With glass, plastic, and other hard materials, it’s impossible to quickly change the shape of the lens, and therefore to focus: to adjust the focal length, you need to physically move the lens. Extremely small cameras and many cell phones simply don’t have enough room to allow users to move a rigid lens the distance required for a range of focal lengths. An adaptive liquid lens, however, enables small cameras to focus without needing any extra room. “Liquids are a favorite material to work with when you want to change the shape of a lens,” says Amir Hirsa, a professor of mechanical and aerospace engineering at Rensselaer and lead researcher on the project.
The researchers’ lens system, described in October’s Nature Photonics, is composed of a Teflon cylinder less than two millimeters in diameter. The cylinder is overfilled with water so that droplets bulge out on either side. A speaker is hooked up to one side of the cylinder, which is in a pressure-sensitive chamber. The researchers pumped sound at between 50 and 160 hertz into the chamber, changing the shape of the droplet’s surface.
Two companies, Philips and Varioptic, which is based in France, have developed products that use an alternative liquid-lens system. Both use two different liquids that are in contact with each other, which creates an imaging lens at the interface. In a process called electrowetting, the shape of the interface is altered when an electric current is applied to it, changing the surface tension of both liquids.
The advantage of his new approach, says Hirsa, is that it requires much less power. He says that electrowetting requires an electric potential of tens to one hundred volts is required to adjust the conventional liquid lens. In contrast, only a small potential of a couple of millivolts is required to drive his two-droplet design.

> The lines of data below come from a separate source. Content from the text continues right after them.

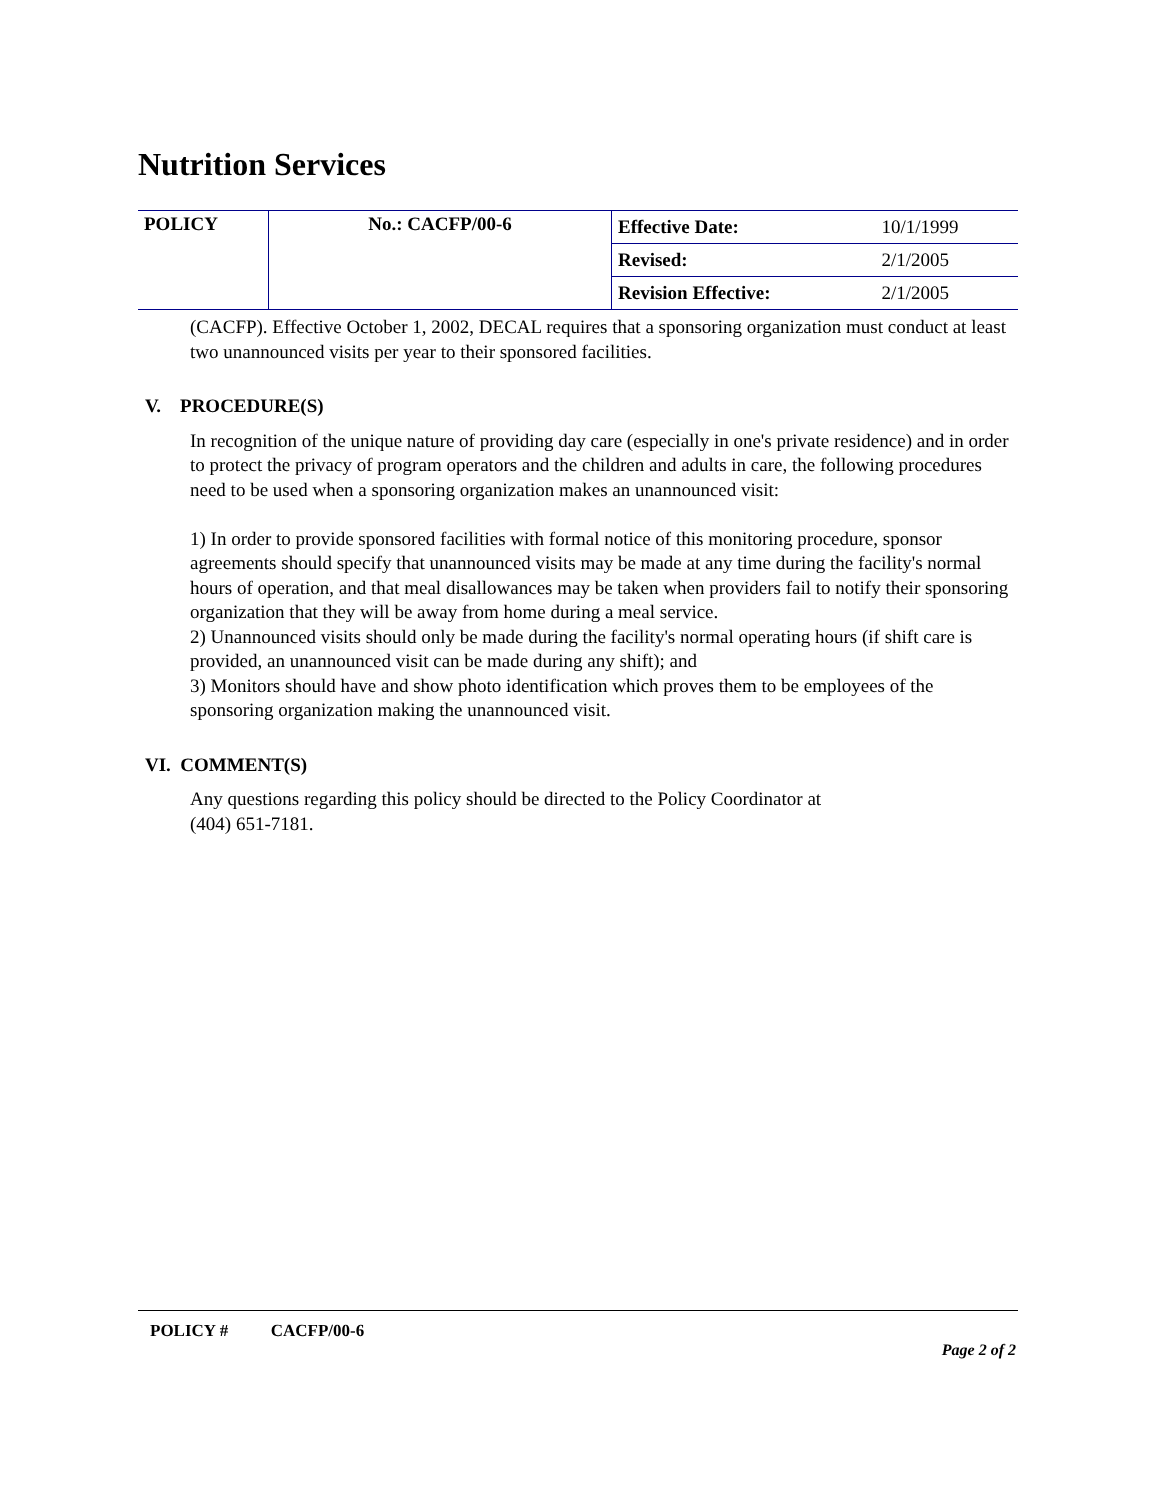Nutrition Services
| POLICY | No.: CACFP/00-6 | Effective Date: | 10/1/1999 |
| | | Revised: | 2/1/2005 |
| | | Revision Effective: | 2/1/2005 |
(CACFP). Effective October 1, 2002, DECAL requires that a sponsoring organization must conduct at least two unannounced visits per year to their sponsored facilities.
V. PROCEDURE(S)
In recognition of the unique nature of providing day care (especially in one's private residence) and in order to protect the privacy of program operators and the children and adults in care, the following procedures need to be used when a sponsoring organization makes an unannounced visit:
1) In order to provide sponsored facilities with formal notice of this monitoring procedure, sponsor agreements should specify that unannounced visits may be made at any time during the facility's normal hours of operation, and that meal disallowances may be taken when providers fail to notify their sponsoring organization that they will be away from home during a meal service.
2) Unannounced visits should only be made during the facility's normal operating hours (if shift care is provided, an unannounced visit can be made during any shift); and
3) Monitors should have and show photo identification which proves them to be employees of the sponsoring organization making the unannounced visit.
VI. COMMENT(S)
Any questions regarding this policy should be directed to the Policy Coordinator at
(404) 651-7181.
POLICY # CACFP/00-6
Page 2 of 2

In tests, Hirsa’s liquid-lens camera was able to take 250 images per second, at varying focal lengths. He envisions a camera that could instantly capture tens of images with different focal lengths, and then use simple image-analysis software to determine the most in-focus image. “Say you capture 60 frames per second,” he says. “Just take the one that’s the sharpest.”
Stein Kuiper, the Philips researcher who developed the electrowetting technique, notes that the researchers’ ideas seem original, but he sees drawbacks to the approach. Since the lens is continuously moving, this means that “a significant amount of light is lost, as most of the time the object is out of focus.”
Additionally, these early results are not high resolution, notes Yuhwa Lo, a professor of electrical engineering at the University of California, San Diego. “Even the low-end cameras have a pretty strict resolution requirement,” he says. However, he says that at this stage, the lens could be good for other optical applications, such as simply focusing beams of light instead of taking high-quality pictures.
Hirsa says that his team is looking to improve the resolution, possibly with different types of fluid, such as those that change shape in response to magnetic fields. He’s also exploring the possibility of working with electronics manufacturers and says that Samsung has expressed interest in the lens.